I didn't tap/custom wire anything

I have high resistance on the stock wiring. I unplug the foglights and from that plug its stock wiring that shows high resistance...

Its wierd


>> maybe the size and the length of the wire going from a 12v source going to the low beam thing that bridges it then goes to the dash panel switch then goes back out to the fog lights up front. that contributes a lot to current resistance. <<

what i'm trying to say is that a high resistance in a wiring junction or outlet terminals like a stock fog light socket, are usually caused by a couple of things:

-poor splices anywhere in the circuit
-loose or intermittent connections anywhere in the circuit
-corroded connections anywhere in the circuit
-inadequate seating of wire in the slot connection on backwired “push-in type“ receptacles and switches.
or the most common one - The wire does not meet code standards (not heavy enough gauge for the length of the run).

this in turn can lead to both current and voltage drops. Voltage drops are not usually significant enough to cause a bulb not to light up. pair this with inefficient current draw and it will most likely produce a high resistance circuit holding up a huge load on that particular wiring then blows a fuse (if equipped with one). Or it maybe as simple as what jt said, casing getting shorted out.

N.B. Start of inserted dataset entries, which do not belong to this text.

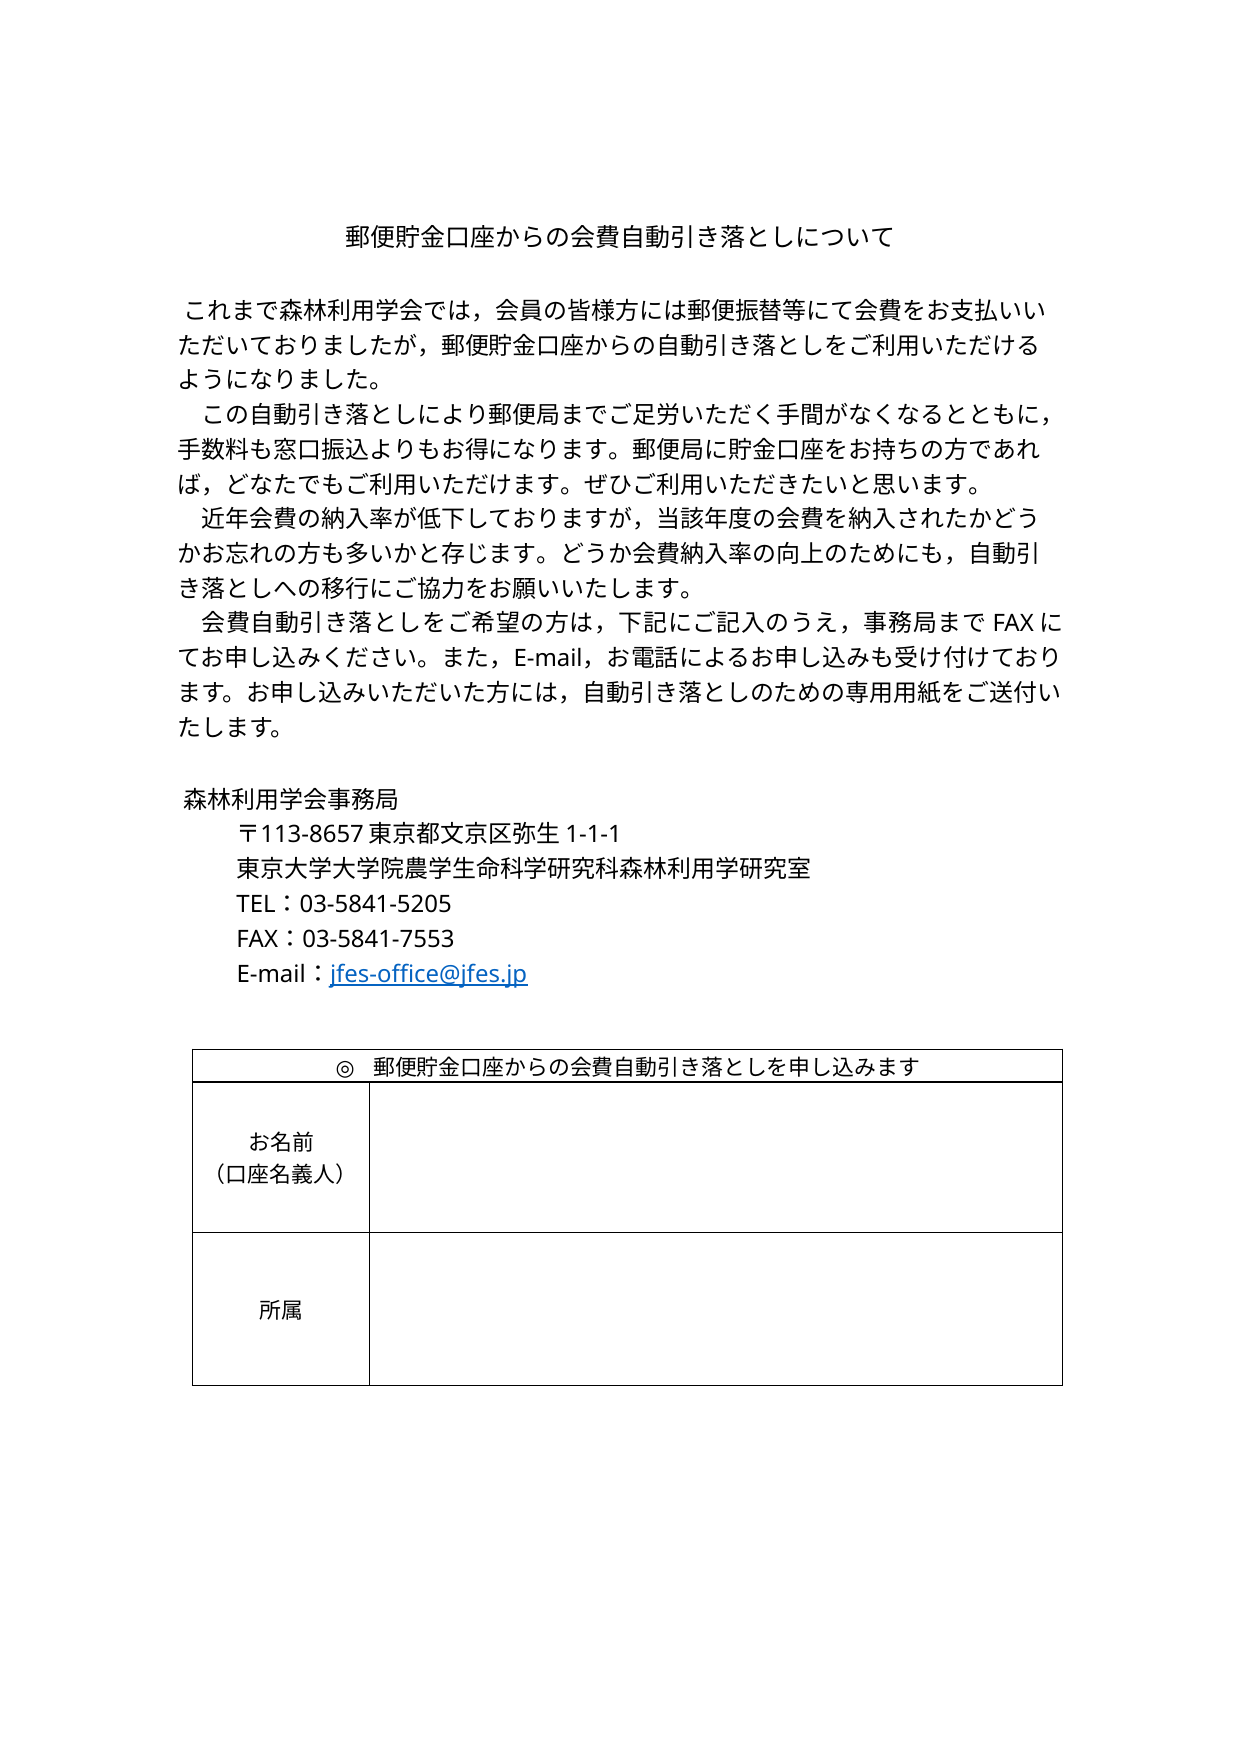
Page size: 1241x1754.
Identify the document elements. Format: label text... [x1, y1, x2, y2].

text 郵便貯金口座からの会費自動引き落としについて [177, 217, 1063, 254]
text 会費自動引き落としをご希望の方は，下記にご記入のうえ，事務局までFAXにてお申し込みください。また，E-mail，お電話によるお申し込みも受け付けております。お申し込みいただいた方には，自動引き落としのための専用用紙をご送付いたします。 [177, 604, 1063, 743]
table_cell [370, 1233, 1062, 1385]
text E-mail：jfes-office@jfes.jp [236, 954, 1063, 989]
text 近年会費の納入率が低下しておりますが，当該年度の会費を納入されたかどうかお忘れの方も多いかと存じます。どうか会費納入率の向上のためにも，自動引き落としへの移行にご協力をお願いいたします。 [177, 500, 1063, 604]
text 東京大学大学院農学生命科学研究科森林利用学研究室 [236, 850, 1063, 884]
text TEL：03-5841-5205 [236, 884, 1063, 919]
text FAX：03-5841-7553 [236, 919, 1063, 954]
text この自動引き落としにより郵便局までご足労いただく手間がなくなるとともに，手数料も窓口振込よりもお得になります。郵便局に貯金口座をお持ちの方であれば，どなたでもご利用いただけます。ぜひご利用いただきたいと思います。 [177, 396, 1063, 500]
table_cell 所属 [193, 1233, 369, 1385]
table_cell [370, 1083, 1062, 1232]
text 〒113-8657東京都文京区弥生1-1-1 [236, 815, 1063, 850]
table_header 郵便貯金口座からの会費自動引き落としを申し込みます [193, 1050, 1062, 1081]
text 森林利用学会事務局 [177, 780, 1063, 815]
text これまで森林利用学会では，会員の皆様方には郵便振替等にて会費をお支払いいただいておりましたが，郵便貯金口座からの自動引き落としをご利用いただけるようになりました。 [177, 292, 1063, 396]
table_cell お名前 （口座名義人） [193, 1083, 369, 1232]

on that ground loop issue, try installing earth-grounding wires or what they call hypergrounding. it helped in my case when i got a better reading when probed from different chassis ground locations. its not really that high of a priority to do this but after seeing that the grounding points connecting the -battery to the body ground to be that small i decided to do one myself.
Maybe this can help for your ground loop with a high resistance? :dunno: it all varies on different cases/situation.